Over the last few months, I have worked with the International Committee of the Red Cross (ICRC) and the International Federation of Red Cross and Red Crescent Societies (IFRC) on a short guide to help humanitarian organizations use social media to improve communications with people and communities who are living through a natural disaster or conflict. The guide, which also received support from the United Nations Office for the Coordination of Humanitarian Affairs (UNOCHA), is being released today.
The idea behind the document is really simple:
- People use social media during crises, so disaster responders need to listen to what people are saying and use social media to respond to concerns and queries.
- Information and feedback gathered through social media has to be shared with those who are responsible for the response (i.e. programmes) so that they can improve how they are responding.

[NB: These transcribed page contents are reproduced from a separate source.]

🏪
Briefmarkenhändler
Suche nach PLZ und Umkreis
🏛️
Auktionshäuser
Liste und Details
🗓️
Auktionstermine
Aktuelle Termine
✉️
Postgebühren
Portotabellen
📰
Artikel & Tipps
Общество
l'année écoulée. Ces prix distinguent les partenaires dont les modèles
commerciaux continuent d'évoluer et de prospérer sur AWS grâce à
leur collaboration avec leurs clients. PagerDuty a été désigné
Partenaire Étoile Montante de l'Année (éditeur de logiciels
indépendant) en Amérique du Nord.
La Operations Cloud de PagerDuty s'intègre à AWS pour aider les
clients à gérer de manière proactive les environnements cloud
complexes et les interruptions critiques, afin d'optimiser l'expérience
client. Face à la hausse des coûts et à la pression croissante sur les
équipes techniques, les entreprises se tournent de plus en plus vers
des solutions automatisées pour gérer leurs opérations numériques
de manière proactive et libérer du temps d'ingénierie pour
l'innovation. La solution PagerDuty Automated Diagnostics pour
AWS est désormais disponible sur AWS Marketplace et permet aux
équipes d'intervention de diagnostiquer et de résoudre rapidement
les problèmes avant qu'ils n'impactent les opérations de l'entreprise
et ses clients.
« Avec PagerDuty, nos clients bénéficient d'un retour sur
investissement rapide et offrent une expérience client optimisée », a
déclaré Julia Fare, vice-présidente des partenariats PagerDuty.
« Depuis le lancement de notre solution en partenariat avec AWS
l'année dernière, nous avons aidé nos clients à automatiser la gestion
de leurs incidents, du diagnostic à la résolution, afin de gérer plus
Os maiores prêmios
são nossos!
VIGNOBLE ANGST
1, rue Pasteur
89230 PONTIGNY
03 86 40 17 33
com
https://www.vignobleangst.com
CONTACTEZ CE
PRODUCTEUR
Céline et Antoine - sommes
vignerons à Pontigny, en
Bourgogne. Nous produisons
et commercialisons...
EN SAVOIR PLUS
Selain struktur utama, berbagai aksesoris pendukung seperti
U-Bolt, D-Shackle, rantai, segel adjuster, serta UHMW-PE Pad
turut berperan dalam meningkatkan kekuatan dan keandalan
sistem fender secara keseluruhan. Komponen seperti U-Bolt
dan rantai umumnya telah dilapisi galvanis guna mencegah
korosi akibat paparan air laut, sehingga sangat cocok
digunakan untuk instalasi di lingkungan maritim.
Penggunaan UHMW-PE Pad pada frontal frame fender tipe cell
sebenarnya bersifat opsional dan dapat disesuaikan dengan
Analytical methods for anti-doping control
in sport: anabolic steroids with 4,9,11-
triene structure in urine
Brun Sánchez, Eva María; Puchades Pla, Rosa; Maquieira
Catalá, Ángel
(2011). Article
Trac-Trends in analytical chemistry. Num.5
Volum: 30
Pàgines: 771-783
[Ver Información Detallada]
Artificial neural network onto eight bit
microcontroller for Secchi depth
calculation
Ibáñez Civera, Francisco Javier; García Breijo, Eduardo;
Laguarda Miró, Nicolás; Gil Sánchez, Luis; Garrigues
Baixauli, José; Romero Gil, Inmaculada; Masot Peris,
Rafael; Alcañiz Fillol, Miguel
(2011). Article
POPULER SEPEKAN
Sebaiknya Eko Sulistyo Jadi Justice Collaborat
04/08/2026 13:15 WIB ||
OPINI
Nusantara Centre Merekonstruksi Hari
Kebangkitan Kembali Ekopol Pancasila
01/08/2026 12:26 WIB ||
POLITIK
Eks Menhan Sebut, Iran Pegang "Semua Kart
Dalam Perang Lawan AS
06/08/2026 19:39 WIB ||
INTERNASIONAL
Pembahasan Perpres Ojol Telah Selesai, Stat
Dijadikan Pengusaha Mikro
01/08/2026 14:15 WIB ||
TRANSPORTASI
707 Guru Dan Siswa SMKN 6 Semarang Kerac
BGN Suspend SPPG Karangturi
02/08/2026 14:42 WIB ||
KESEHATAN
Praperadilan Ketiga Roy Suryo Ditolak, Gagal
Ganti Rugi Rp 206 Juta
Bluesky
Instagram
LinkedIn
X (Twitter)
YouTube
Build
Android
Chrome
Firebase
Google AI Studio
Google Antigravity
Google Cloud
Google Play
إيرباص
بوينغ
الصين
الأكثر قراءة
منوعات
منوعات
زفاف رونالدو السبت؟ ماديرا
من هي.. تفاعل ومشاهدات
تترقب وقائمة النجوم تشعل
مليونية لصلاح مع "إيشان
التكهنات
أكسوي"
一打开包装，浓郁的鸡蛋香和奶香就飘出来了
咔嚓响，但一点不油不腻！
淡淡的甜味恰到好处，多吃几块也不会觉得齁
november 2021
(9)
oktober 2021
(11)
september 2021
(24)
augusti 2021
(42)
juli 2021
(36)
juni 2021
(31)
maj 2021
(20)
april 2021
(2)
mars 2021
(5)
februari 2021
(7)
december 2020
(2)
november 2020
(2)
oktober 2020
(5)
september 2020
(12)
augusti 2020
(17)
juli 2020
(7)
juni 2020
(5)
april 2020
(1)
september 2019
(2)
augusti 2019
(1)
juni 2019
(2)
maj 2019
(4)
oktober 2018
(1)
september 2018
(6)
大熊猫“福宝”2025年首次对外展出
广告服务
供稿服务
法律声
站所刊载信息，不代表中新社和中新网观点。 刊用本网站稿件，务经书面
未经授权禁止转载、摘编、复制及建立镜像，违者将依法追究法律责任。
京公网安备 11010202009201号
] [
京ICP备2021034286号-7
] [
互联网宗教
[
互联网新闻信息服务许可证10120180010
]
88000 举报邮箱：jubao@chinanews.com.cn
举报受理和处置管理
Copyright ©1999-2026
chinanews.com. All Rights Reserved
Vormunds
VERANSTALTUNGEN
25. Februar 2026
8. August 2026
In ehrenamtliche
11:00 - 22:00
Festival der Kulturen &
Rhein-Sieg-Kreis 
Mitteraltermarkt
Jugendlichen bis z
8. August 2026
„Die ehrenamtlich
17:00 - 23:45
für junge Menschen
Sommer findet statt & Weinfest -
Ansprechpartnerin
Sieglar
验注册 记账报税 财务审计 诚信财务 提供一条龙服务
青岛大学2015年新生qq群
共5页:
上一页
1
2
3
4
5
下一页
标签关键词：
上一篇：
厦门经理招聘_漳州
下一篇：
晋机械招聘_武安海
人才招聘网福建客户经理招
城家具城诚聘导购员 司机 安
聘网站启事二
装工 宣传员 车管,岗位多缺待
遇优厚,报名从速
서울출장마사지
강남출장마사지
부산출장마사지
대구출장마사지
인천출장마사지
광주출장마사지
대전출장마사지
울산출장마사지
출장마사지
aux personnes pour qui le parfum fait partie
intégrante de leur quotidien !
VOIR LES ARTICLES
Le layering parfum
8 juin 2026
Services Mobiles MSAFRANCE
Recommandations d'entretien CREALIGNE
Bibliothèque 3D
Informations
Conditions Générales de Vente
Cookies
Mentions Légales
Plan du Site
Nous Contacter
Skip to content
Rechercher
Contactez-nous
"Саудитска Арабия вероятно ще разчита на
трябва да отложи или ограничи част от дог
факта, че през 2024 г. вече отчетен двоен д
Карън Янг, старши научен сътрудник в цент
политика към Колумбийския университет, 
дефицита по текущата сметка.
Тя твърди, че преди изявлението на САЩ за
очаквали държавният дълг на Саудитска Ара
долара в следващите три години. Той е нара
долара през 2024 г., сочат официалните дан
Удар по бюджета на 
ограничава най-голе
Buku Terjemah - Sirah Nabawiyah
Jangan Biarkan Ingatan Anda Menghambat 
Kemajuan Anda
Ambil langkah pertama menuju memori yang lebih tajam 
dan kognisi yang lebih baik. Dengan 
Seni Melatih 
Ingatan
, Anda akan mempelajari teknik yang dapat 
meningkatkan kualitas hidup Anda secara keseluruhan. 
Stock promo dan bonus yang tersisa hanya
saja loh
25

- Those who have provided feedback/information need to hear how their feedback/information was used.
While this might look obvious, doing so in the middle of a crisis is not trivial. That is why the 20-page guide “How to Use Social Media to Better Engage People Affected by Crises” focuses a lot on how to prepare for an emergency so that you can use social media effectively when needed.
The guide is primarily written for people in humanitarian organizations who have social media as one of their responsibilities, but who are not able to draw on a whole social media team to manage a crisis. The focus is on concrete, practical advice to make their work easier. For people who want to delve deeper, I included a large number of links to the best resources I know.
While writing the document I also received input from staff and consultants working for BBC Media Action, the Red Cross Global Disaster Preparedness Center, Indonesian Red Cross, Internews, IRC, Facebook, Kenya Red Cross, the Syrian Red Crescent, Trilateral Research, Twitter and UNHCR. Thank you!
The document is released under a Creative Commons Attribution-ShareAlike 4.0 International License.